### Try it
Return each line of the data below that contains the string "degrees".
━━━━━ Given material ━━━━━
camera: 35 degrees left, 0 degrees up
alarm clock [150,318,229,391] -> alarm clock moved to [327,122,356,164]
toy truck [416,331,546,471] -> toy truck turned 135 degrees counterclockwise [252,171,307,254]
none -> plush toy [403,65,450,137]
━━━━━
### Response to this task
camera: 35 degrees left, 0 degrees up
toy truck [416,331,546,471] -> toy truck turned 135 degrees counterclockwise [252,171,307,254]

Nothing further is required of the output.